Una prima volta dopo 2 settimane: aiuti medici raggiungono il nord di Gaza
L'Organizzazione Mondiale della Sanità (OMS) ha consegnato forniture mediche nel nord di Gaza per la prima volta dopo 2 settimane.
İHA
Il Direttore Generale dell'Organizzazione Mondiale della Sanità (OMS), Tedros Adhanom Ghebreyesus, ha dichiarato sul suo account social che l'OMS ha consegnato forniture mediche all'ospedale Al-Ahli di Gaza, sottolineando che si tratta della prima consegna di materiale medico nella parte settentrionale della Striscia in 2 settimane.
Ghebreyesus ha affermato: "L'OMS è riuscita a raggiungere l'ospedale Al-Ahli nella città di Gaza nel mezzo di intensi combattimenti in corso. Questa è la prima missione nel nord della Striscia di Gaza dal 13 maggio".

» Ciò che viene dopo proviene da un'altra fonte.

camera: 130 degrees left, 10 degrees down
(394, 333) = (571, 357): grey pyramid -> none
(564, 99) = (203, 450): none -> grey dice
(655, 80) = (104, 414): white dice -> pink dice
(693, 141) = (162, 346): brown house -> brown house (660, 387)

Ghebreyesus ha riferito che sono stati consegnati 15 mila litri di carburante, 14 letti d'ospedale, oltre a medicinali e materiale per traumi sufficienti a soddisfare le esigenze di 1.500 persone, aggiungendo: "L'ospedale Al-Ahli serve il doppio delle persone per cui è stato progettato, mancando di forniture chirurgiche di base. A causa della mancanza di personale specializzato, non è possibile eseguire interventi chirurgici salvavita durante le ore serali".
Il Direttore Generale dell'OMS ha spiegato che non è stato possibile raggiungere un ospedale vicino a causa dei ritardi ai posti di blocco, aggiungendo che muoversi verso nord è difficile a causa della distruzione delle strade, nonché della mancanza di carburante e di un accesso sicuro.
Notando che la città è piena di macerie e detriti, Ghebreyesus ha dichiarato: "Ribadiamo il nostro appello per un cessate il fuoco".